3.3.3 La Mancha et les ordres militaires
La région de La Mancha, limitrophe d'al-Andalus, était peu peuplée. Ce sont les ordres militaires qui ont assumé le rôle principal dans le processus de repeuplement. Ils ont reçu un grand nombre de domaines.
La population a commencé à se regrouper autour des châteaux de la commanderie, qui offraient la protection des croisés en échange d'un travail pour eux.
3.4 Modèle du boisement et terres du Sud : nobles chrétiens et paysans
3.4.1 Repeuplement du Sud (Estrémadure, Andalousie, Murcie)
Le repeuplement du sud de l'Estrémadure, de l'Andalousie et de Murcie, après la conquête des vallées du Guadiana, du Guadalquivir et de la région murcienne, s'est opéré dans des régions riches mais dévastées par les campagnes militaires.
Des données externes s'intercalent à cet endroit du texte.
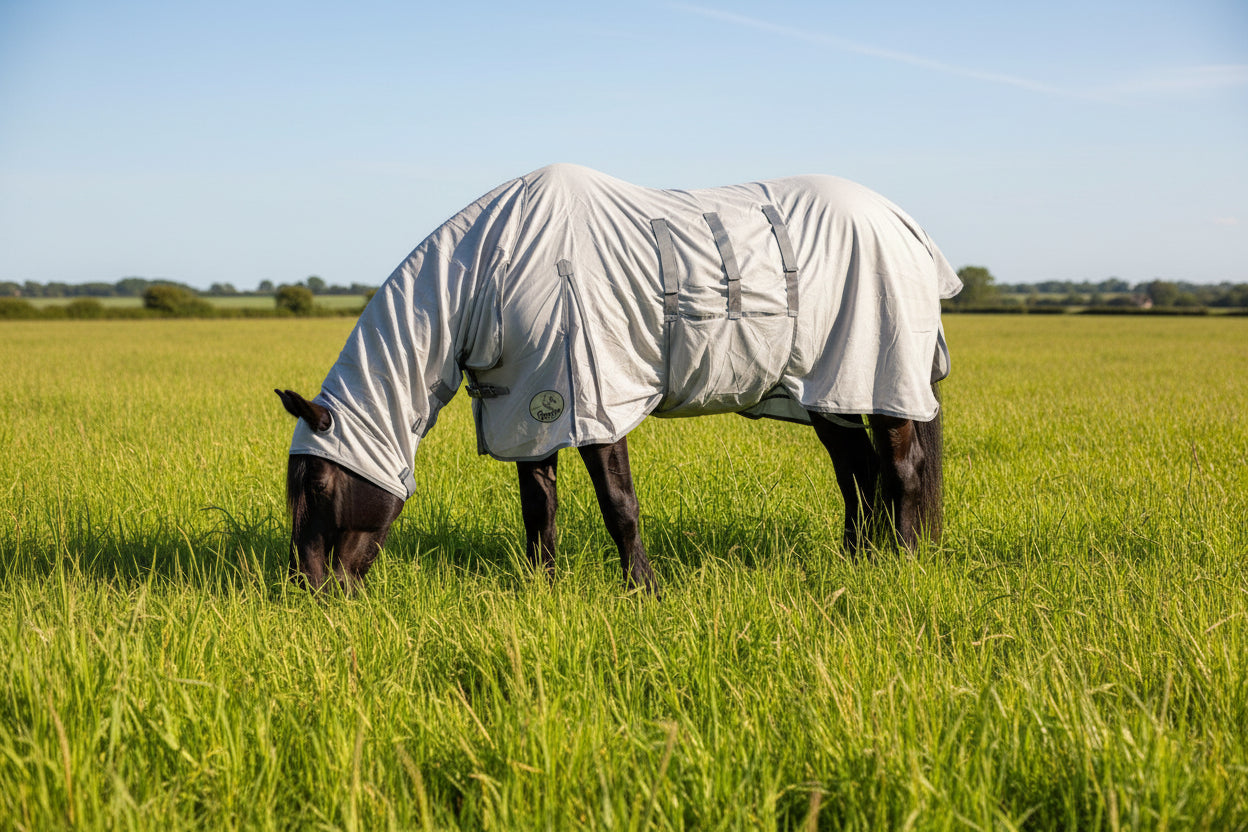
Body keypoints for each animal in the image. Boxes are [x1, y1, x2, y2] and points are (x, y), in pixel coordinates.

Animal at [277, 164, 961, 594]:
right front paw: (541, 589)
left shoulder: (594, 399)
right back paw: (857, 562)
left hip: (882, 376)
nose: (309, 591)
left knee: (900, 472)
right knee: (859, 475)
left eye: (318, 484)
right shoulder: (530, 408)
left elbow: (619, 507)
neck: (498, 271)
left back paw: (900, 563)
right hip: (830, 392)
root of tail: (907, 226)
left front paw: (644, 590)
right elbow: (539, 510)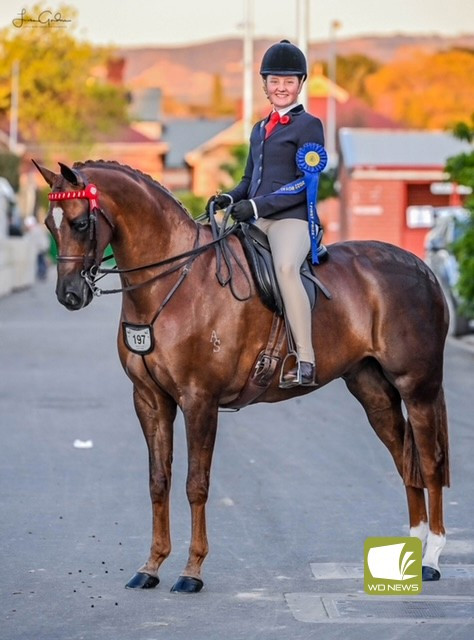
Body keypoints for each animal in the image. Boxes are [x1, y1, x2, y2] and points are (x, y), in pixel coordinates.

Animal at [35, 161, 450, 596]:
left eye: (81, 222)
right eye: (49, 223)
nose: (69, 294)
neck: (173, 280)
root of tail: (421, 268)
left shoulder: (199, 400)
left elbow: (195, 484)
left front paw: (191, 571)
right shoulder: (150, 399)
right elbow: (158, 480)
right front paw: (151, 566)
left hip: (417, 388)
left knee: (430, 462)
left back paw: (433, 558)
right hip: (373, 392)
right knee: (405, 460)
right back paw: (413, 552)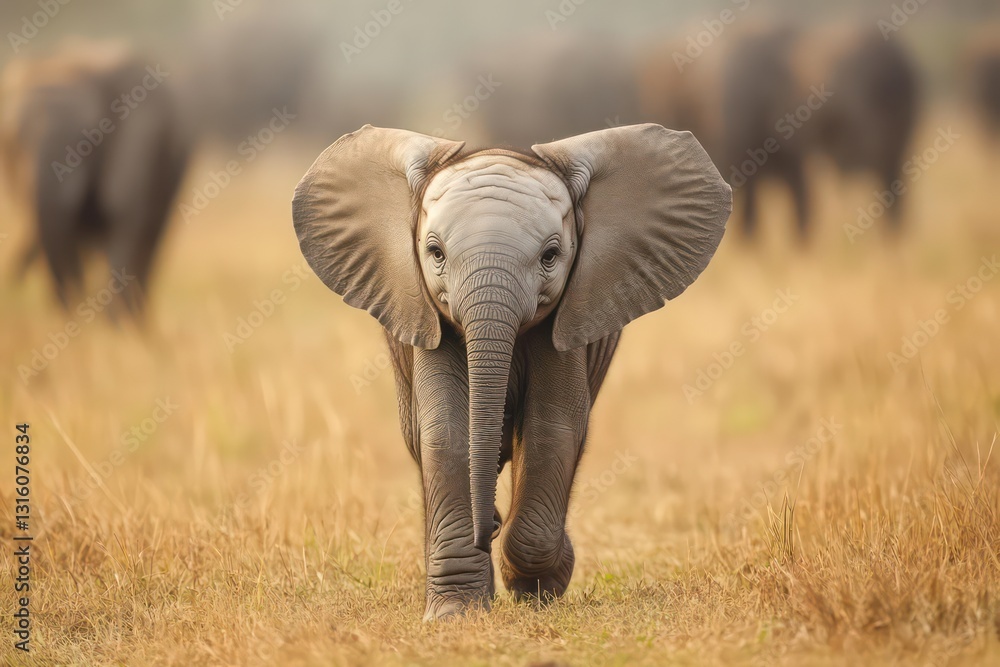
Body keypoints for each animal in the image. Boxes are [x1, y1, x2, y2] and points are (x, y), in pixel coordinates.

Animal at [292, 124, 731, 620]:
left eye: (550, 256)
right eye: (435, 252)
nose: (489, 528)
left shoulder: (569, 317)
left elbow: (552, 430)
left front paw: (538, 586)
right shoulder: (428, 316)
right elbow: (445, 431)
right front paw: (455, 612)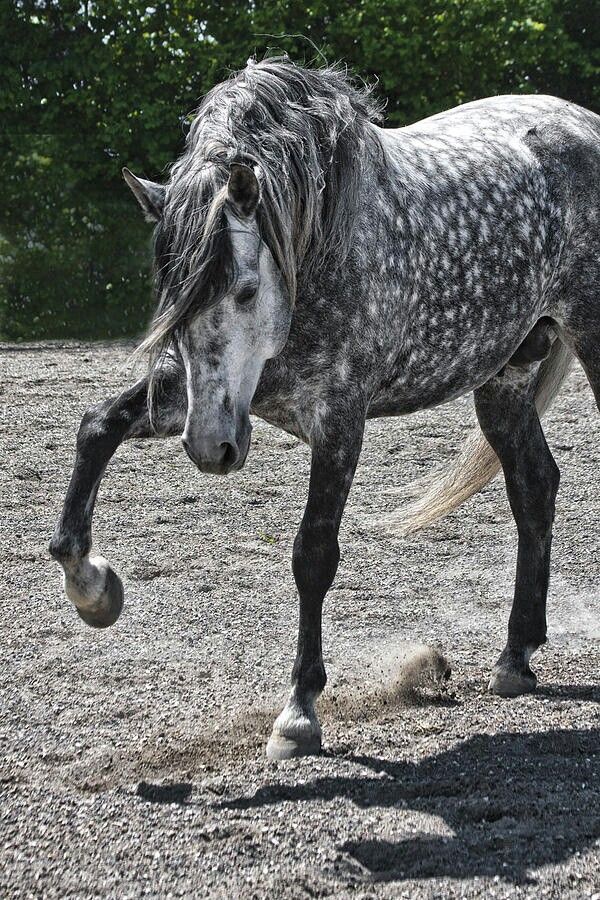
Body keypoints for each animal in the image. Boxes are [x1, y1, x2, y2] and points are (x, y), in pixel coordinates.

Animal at [50, 58, 600, 760]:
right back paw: (515, 658)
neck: (314, 248)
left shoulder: (338, 420)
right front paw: (93, 589)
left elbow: (313, 554)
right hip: (505, 379)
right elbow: (96, 429)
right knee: (535, 488)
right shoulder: (196, 399)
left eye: (244, 289)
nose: (211, 450)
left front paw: (299, 712)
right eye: (173, 295)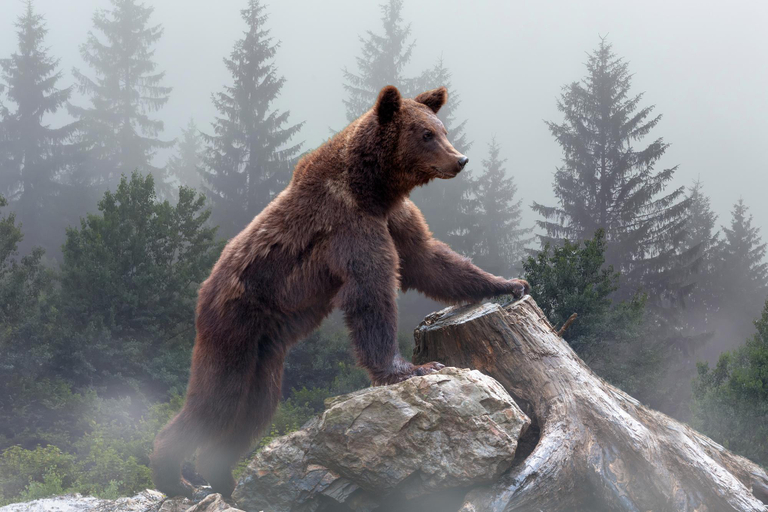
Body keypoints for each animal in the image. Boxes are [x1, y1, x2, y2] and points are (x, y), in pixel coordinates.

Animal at [150, 85, 530, 498]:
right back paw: (176, 479)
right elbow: (371, 291)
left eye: (442, 129)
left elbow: (429, 260)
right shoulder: (348, 223)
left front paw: (510, 283)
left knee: (256, 409)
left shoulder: (394, 217)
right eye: (427, 134)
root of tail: (204, 290)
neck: (374, 188)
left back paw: (222, 476)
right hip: (234, 325)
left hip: (266, 351)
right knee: (217, 400)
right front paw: (412, 368)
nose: (459, 159)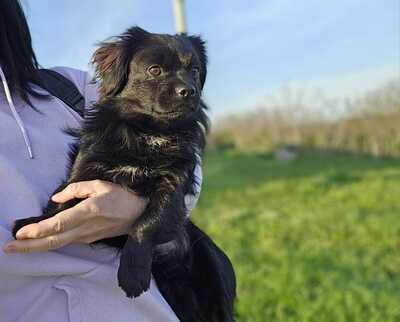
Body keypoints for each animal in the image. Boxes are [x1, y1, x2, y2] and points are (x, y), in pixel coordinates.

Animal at [14, 26, 236, 320]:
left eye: (196, 71)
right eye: (155, 70)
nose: (188, 91)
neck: (149, 131)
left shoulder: (173, 183)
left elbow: (148, 221)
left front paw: (132, 273)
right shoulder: (85, 173)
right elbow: (61, 203)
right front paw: (34, 223)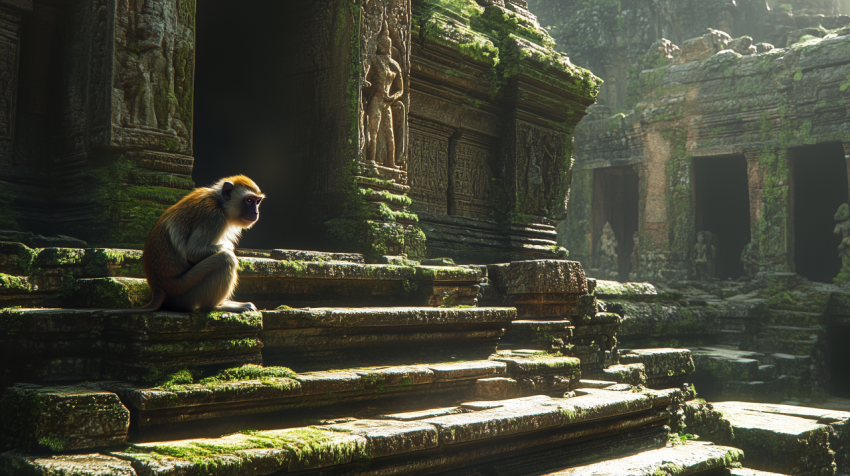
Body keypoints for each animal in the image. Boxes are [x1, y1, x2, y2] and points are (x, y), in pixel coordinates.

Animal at [126, 175, 262, 312]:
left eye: (257, 201)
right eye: (249, 200)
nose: (256, 212)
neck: (220, 203)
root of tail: (158, 289)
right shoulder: (214, 217)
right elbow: (192, 252)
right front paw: (228, 246)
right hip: (184, 290)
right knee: (226, 258)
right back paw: (215, 306)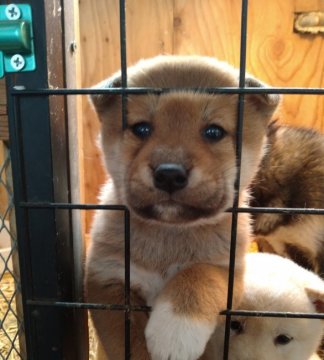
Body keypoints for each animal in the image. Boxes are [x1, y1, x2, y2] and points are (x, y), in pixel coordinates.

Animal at [85, 56, 280, 360]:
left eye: (213, 132)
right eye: (142, 128)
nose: (169, 174)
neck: (169, 235)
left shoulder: (229, 273)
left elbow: (199, 274)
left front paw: (175, 331)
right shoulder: (108, 278)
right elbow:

La plupart des maisons et des terres ont été attribuées aux vainqueurs : les propriétés disponibles ont été distribuées à grande ou moindre échelle. Les premiers contrats ont été accordés à l'aristocratie puissante et aux évêques. Le siège de Tolède et celui de Séville possédaient de vastes domaines. Enfin, les petits paysans ont vu se constituer des parcelles.
En Murcie, les terres ont été données à l'aristocratie et aux ordres militaires. Il y a aussi eu un processus de féodalisation.
3.4.2 Îles Baléares et royaume de Valence
Lors de la conquête des îles Baléares et de Valence, les terres ont été réparties entre les serviteurs de Jacques Ier, l'Ordre du Temple, les magnats de l'Église et la noblesse. La population musulmane a parfois été massivement réprimée.
Dans le royaume de Valence, la reddition pacifique de la plupart des cités a permis d'éviter le maintien d'une population musulmane nombreuse. Les régions intérieures sont restées attachées à la noblesse d'Aragon.